*Text section*
+++++

Article • Predicting plaques
Exposing the secrets of the heart
Coronary interventions often rely more on art than science as the decision to treat a patient tends to be based on what clinicians can see, a subjective interpretation of cardiac imaging. Two new techniques have emerged for cardiovascular diagnostics that are enabling software to help surgeons and cardiologists measure, and thereby better manage cardiac disease. Both rely on powerful computer processing to expose the secrets of the heart.
Report: John Brosky
Bon-Kwon Koo MD, from the Seoul National University Hospital in South Korea, has successfully shown how building on technique recommended in cardiology guidelines, called fractional flow reserve (FFR), a retrospective computational analysis of CT exams can pinpoint the plaque rupture that, up to two years later, would cause a confirmed medical emergency for a patient.
The creator of the FRR technique, Nico Pijls MD, from the Catharina Hospital in Eindhoven, the Netherlands, has since developed a technique for the quantitative assessment of microcirculatory blood flow and resistance, the vital irrigation of heart muscle.
Without FFR, a cardiologist has to subjectively interpret fuzzy angiographic images to decide if the blockage is so severe it needs a stent to re-open the vessel. Introduced by Pijls 20 years ago, FFR is an invasive technique in which a catheter is pulled across a suspected coronary lesion to objectively measure differences in blood pressure on either side of a blockage and gives the cardiologist evidence to decide whether to place a stent or not.
Koo builds upon this critical measurement, but uses a non-invasive technique. Instead of pushing a catheter into the patient, a super-computer analysis of the patient’s CT angiography exam can determine blood pressure measures on either side of suspected lesions. This technique has been validated in studies sponsored by HeartFlow, based in Redwood City, California, and the company now offers this service to cardiologists.

+++++

*Exercise data*
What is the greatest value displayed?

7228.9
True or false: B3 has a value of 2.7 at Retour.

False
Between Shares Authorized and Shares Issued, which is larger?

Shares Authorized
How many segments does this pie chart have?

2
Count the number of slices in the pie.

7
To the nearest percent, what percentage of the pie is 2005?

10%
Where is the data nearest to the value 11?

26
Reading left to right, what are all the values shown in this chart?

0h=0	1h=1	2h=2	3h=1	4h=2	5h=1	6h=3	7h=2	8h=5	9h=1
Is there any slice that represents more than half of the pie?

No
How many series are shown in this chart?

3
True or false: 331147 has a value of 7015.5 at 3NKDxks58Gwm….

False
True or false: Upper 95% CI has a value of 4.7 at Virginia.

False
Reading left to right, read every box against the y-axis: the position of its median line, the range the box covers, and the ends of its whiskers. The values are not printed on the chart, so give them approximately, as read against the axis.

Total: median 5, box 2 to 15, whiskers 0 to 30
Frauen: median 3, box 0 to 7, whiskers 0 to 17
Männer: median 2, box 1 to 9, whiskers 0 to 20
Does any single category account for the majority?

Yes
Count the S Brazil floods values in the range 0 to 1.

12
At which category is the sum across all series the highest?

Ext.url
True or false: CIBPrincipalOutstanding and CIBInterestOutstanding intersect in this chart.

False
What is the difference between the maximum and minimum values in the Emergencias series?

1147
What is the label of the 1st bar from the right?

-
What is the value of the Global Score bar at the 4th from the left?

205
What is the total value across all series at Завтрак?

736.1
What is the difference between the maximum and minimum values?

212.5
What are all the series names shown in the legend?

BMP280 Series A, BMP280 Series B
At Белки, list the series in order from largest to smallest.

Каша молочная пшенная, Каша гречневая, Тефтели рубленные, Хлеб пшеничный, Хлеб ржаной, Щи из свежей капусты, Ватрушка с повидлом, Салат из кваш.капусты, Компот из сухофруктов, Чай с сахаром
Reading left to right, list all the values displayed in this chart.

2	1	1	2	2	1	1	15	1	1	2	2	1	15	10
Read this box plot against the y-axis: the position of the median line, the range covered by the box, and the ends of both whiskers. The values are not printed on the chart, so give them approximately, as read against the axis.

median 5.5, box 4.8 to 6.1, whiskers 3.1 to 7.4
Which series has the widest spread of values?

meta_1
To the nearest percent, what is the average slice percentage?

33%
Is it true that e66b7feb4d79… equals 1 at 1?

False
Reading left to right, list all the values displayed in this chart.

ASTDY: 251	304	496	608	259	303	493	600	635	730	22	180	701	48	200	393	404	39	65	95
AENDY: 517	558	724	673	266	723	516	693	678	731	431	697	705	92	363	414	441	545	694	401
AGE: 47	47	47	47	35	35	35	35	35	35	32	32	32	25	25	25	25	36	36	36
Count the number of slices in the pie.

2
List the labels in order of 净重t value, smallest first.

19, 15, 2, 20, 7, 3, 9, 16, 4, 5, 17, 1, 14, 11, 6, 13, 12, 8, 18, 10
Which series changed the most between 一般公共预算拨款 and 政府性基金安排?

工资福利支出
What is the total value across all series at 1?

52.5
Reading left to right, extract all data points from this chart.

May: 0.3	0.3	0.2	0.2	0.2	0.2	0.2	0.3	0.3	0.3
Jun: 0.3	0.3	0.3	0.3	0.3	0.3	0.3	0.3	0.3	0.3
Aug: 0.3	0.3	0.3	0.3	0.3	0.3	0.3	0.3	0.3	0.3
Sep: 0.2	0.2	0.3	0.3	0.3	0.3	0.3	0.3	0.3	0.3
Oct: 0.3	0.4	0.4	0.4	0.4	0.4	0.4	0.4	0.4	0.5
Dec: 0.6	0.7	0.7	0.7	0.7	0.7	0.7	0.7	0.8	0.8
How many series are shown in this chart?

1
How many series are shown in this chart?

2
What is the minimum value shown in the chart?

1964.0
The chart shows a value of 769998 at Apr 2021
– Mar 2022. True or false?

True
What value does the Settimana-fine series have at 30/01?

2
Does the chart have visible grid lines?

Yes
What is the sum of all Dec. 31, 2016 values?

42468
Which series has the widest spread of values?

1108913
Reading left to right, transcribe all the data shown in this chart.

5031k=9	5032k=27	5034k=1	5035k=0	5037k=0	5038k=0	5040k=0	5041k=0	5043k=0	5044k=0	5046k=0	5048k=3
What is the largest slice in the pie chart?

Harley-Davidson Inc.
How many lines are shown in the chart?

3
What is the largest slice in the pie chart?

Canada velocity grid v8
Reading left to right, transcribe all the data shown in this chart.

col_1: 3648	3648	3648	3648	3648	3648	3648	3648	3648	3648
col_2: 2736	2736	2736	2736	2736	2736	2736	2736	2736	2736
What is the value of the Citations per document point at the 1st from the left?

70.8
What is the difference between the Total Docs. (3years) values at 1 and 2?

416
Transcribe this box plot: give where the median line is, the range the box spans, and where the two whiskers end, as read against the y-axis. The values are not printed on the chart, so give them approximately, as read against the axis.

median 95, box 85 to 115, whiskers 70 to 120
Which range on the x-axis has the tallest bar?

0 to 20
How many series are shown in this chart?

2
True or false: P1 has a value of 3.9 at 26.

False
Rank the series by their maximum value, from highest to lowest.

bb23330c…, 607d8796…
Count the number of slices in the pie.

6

+++++

*Exercise instructions*
1) Quote the article on cardiac diagnostics above word for word, starting at "Article • Predicting" and ending at "of the heart.".
2) Extend the article on cardiac diagnostics beyond its final sentence.

*Task responses*
1)
Article • Predicting plaques
Exposing the secrets of the heart
Coronary interventions often rely more on art than science as the decision to treat a patient tends to be based on what clinicians can see, a subjective interpretation of cardiac imaging. Two new techniques have emerged for cardiovascular diagnostics that are enabling software to help surgeons and cardiologists measure, and thereby better manage cardiac disease. Both rely on powerful computer processing to expose the secrets of the heart.

2)
Going one step further, physicians at 11 heart centres in Europe and Asia initiated a study, led by Koo, to test a hypothesis that going backwards, they could look at CTA exams and identify not only which patients were at risk for a plaque rupture, but specifically identify the plaque that was going to rupture.
For the EMERALD study, sponsored by HeartFlow, Koo added computational fluids dynamics and fluid-structural interaction simulation to the FFR-CT calculations for 226 coronary plaques among the 71 patients enrolled. Emerald investigators first identified patient cases where the culprit plaque rupture had been documented using angiography, or intravascular imaging such as OCT or IVUS. Then the investigators searched the patient file to find a CT exam that had been performed ahead of the medical emergency. The average among enrolled patients was an exam performed one year earlier.
Emerald is an exploratory study and it shows we are very good at identifying the plaque at high risk for rupture eight times in 10, which is not just good but extraordinary.
John Stevens, HeartFlow CEO
These CT images were then run through the Emerald algorithms to assess plaque composition, lesion geometry and the haemodynamic forces. Results from the retrospective Emerald study were presented in May this year in Paris, at the interventional cardiology conference, EuroPCR. ‘Non-invasive haemodynamic data from CT was a better discriminator of lesions causal of ACS than stenosis severity or adverse plaque characteristics,’ Koo concluded.
Moving to a prognostic potential, Koo suggested the combination of all plaque characteristics might further improve the prediction of plaque-related clinical events to optimise treatment strategies for high-risk patients.
'Emerald is an exploratory study', said HeartFlow CEO John Stevens, ‘and it shows we are very good at identifying the plaque at high risk for rupture eight times in 10, which is not just good but extraordinary. For the moment we still have several hundred more patients cases for validation’.
Dr Pijls also presented his novel approach for measuring microcirculatory in myocardial irrigation at EuroPCR 2016, and when he had finished the panellists applauded in admiration and one of the audience step forward to say: ‘it blows my mind.’
The calculations for this novel cardiac quantification are so complex it took the software engineering of St. Jude Medical to capture them. The procedure, which required a controlled injection of saline solution into coronary arteries, is so complex that Paris-based Hexacath stepped in to invent a new catheter so that Pijls could realise his experiments.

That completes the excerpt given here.